From April to late October, the sun settles over the Adriatic; the days are long and warm and are best enjoyed in summer whites, flip-flops, and a glass of something cold.
It's the perfect time to visit, and if you do, here's my rough guide to the best of Croatia in ten stops.
Zagreb is the capital of Croatia. It's a compact city, with most of the city's landmarks, the city center, the Lower Town, and the historic quarters of Gornji Grad (Old Town) and Kaptol, all clustered around each other.
Once you get the sights out of the way, imitate the locals by finding a cafe and spending the day people watching.
2. Plitvice Lakes National Park
Not far from Zagreb is the Plitvice Lakes National Park, a set of sixteen lakes formed on a regenerative karstic basin.
As stone and water interact, they create a visual spectacle: cascades and waterfalls, natural limestone barriers, pools, underground streams, and caves.
The entire park, spread across two mountain ranges, is tied together with walkways and stairs, allowing visitors to explore the park in comfort.
Rovinj is a sun-tanned pastel town on the Istrian peninsula.
Once ruled by the Venetians, it has a strong Italian vibe but with a Croatian twist.
After spending some time around town, above town (in the church bell tower), and in the sea, head to a summer fiesta to experience local traditions and delicacies as well as the local spirit.
Motovun sits pretty on a hill above the Mirna Valley. This fairytale setting ensures the town's 12th-century walls see a lot of activity, especially during the summer.
In August there's the Motovun International Film Festival. Screens are set up along the town square as movie buffs gather by the thousands.
Come October, foodies appear out of the woodwork to take part in the “Day of Truffles,” celebrated across the valley.
Groznjan is an artists' colony not far from Motovun. This was a ghost town in decay when a group of artists moved in during the mid-sixties and transformed it.
Today Groznjan is a center for art and culture, known for its eclectic artists, studios, galleries, workshops, music schools, and concerts.
It also has a fair share of wine bars and restaurants serving local delicacies.
6. Split and Trogir
Split is Croatia's second city and an important commercial hub.
It is also home to one of Croatia's most significant historical sites – the 3rd century Diocletian Palace Complex.
This historical theme stretches right up to the museum town of Trogir, a few kilometers from Split.
Trogir is packed with landmarks, many of which are encased within the medieval town wall.
Hvar is known locally as the sunny island for the many hours of sunshine it enjoys year-round.
It is also known as the island of good living, with million-dollar yachts and famous personalities a constant feature on the local marina.
This high-profile energy also makes Hvar quite the party destination, from high-end clubs to cruises and beach parties; be sure to pack in your dressy shoes.
Vis is the furthest island on Croatia's Dalmatian coast. As a Yugoslav army base, it was off-limits to foreigners up till the mid-'90s.

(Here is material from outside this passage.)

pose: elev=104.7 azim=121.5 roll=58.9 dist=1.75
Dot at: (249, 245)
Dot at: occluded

Even today, it continues to be free of the summer rush common to the rest of Croatia.
There's a decent party along the marina now and then, but if it's a quiet break that you want, think ripening vineyards, quiet beaches, and secluded bays – Vis is worth a visit.
The island of Korchula has always been popular with travelers, which is fitting considering a legend that claims Marco Polo was born here.

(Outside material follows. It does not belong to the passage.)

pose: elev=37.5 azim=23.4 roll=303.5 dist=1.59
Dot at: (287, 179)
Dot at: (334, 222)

Its biggest town (and attraction) is the fortified 15th-century Korchula town known as “Little Dubrovnik.”
But the island is more than just one town; between vineyards, olive groves, fishing villages, and sandy beaches, there isn't a minute to spare.
Dubrovnik is Croatia's most famous destination and with good reason.
This 7th-century town is counted amongst the world's most impressive fortified cities.
Within the walls, many worlds thrive. Ancient towers and defense posts, historic churches and museums, and modern homes all stand tall along the same white-stoned streets. And beyond the walls, the blue sea beckons.